● EXERCISE MATERIAL:

•••••

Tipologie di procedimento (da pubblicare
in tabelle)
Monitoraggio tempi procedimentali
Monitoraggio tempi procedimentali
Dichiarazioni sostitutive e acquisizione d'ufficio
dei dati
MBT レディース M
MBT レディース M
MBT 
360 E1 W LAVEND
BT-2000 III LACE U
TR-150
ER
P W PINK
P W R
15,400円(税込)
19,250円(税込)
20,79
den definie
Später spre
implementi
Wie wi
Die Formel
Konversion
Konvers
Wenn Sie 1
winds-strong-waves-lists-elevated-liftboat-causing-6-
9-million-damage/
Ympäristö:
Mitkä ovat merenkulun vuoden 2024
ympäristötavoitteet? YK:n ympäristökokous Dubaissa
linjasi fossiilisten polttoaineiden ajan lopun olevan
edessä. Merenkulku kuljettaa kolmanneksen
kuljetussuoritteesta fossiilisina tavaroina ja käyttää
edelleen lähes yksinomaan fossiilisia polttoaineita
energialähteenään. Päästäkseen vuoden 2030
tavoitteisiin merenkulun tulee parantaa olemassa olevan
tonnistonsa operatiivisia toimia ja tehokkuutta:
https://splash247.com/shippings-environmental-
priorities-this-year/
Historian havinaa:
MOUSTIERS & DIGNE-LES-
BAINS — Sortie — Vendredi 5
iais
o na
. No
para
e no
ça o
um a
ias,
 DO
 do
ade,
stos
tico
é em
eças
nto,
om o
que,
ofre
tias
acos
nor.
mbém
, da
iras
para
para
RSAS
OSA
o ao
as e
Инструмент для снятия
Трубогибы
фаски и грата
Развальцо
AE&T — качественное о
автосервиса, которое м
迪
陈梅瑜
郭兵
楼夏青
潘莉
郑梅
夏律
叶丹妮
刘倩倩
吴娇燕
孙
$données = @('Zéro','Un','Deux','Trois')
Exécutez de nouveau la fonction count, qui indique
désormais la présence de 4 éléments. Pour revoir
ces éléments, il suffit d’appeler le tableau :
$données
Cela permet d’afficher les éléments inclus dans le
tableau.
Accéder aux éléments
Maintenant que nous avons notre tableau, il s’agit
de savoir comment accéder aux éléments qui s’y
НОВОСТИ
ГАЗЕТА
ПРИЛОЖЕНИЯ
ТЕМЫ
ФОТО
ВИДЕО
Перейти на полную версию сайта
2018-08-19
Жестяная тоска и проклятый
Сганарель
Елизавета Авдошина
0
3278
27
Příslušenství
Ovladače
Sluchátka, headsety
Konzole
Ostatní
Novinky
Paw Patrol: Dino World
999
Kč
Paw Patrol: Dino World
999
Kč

•••••

Reproduce every line above, from the first to the last, with the same wording, spelling, punctuation, and line breaks.

Tipologie di procedimento (da pubblicare
in tabelle)
Monitoraggio tempi procedimentali
Monitoraggio tempi procedimentali
Dichiarazioni sostitutive e acquisizione d'ufficio
dei dati
MBT レディース M
MBT レディース M
MBT 
360 E1 W LAVEND
BT-2000 III LACE U
TR-150
ER
P W PINK
P W R
15,400円(税込)
19,250円(税込)
20,79
den definie
Später spre
implementi
Wie wi
Die Formel
Konversion
Konvers
Wenn Sie 1
winds-strong-waves-lists-elevated-liftboat-causing-6-
9-million-damage/
Ympäristö:
Mitkä ovat merenkulun vuoden 2024
ympäristötavoitteet? YK:n ympäristökokous Dubaissa
linjasi fossiilisten polttoaineiden ajan lopun olevan
edessä. Merenkulku kuljettaa kolmanneksen
kuljetussuoritteesta fossiilisina tavaroina ja käyttää
edelleen lähes yksinomaan fossiilisia polttoaineita
energialähteenään. Päästäkseen vuoden 2030
tavoitteisiin merenkulun tulee parantaa olemassa olevan
tonnistonsa operatiivisia toimia ja tehokkuutta:
https://splash247.com/shippings-environmental-
priorities-this-year/
Historian havinaa:
MOUSTIERS & DIGNE-LES-
BAINS — Sortie — Vendredi 5
iais
o na
. No
para
e no
ça o
um a
ias,
 DO
 do
ade,
stos
tico
é em
eças
nto,
om o
que,
ofre
tias
acos
nor.
mbém
, da
iras
para
para
RSAS
OSA
o ao
as e
Инструмент для снятия
Трубогибы
фаски и грата
Развальцо
AE&T — качественное о
автосервиса, которое м
迪
陈梅瑜
郭兵
楼夏青
潘莉
郑梅
夏律
叶丹妮
刘倩倩
吴娇燕
孙
$données = @('Zéro','Un','Deux','Trois')
Exécutez de nouveau la fonction count, qui indique
désormais la présence de 4 éléments. Pour revoir
ces éléments, il suffit d’appeler le tableau :
$données
Cela permet d’afficher les éléments inclus dans le
tableau.
Accéder aux éléments
Maintenant que nous avons notre tableau, il s’agit
de savoir comment accéder aux éléments qui s’y
НОВОСТИ
ГАЗЕТА
ПРИЛОЖЕНИЯ
ТЕМЫ
ФОТО
ВИДЕО
Перейти на полную версию сайта
2018-08-19
Жестяная тоска и проклятый
Сганарель
Елизавета Авдошина
0
3278
27
Příslušenství
Ovladače
Sluchátka, headsety
Konzole
Ostatní
Novinky
Paw Patrol: Dino World
999
Kč
Paw Patrol: Dino World
999
Kč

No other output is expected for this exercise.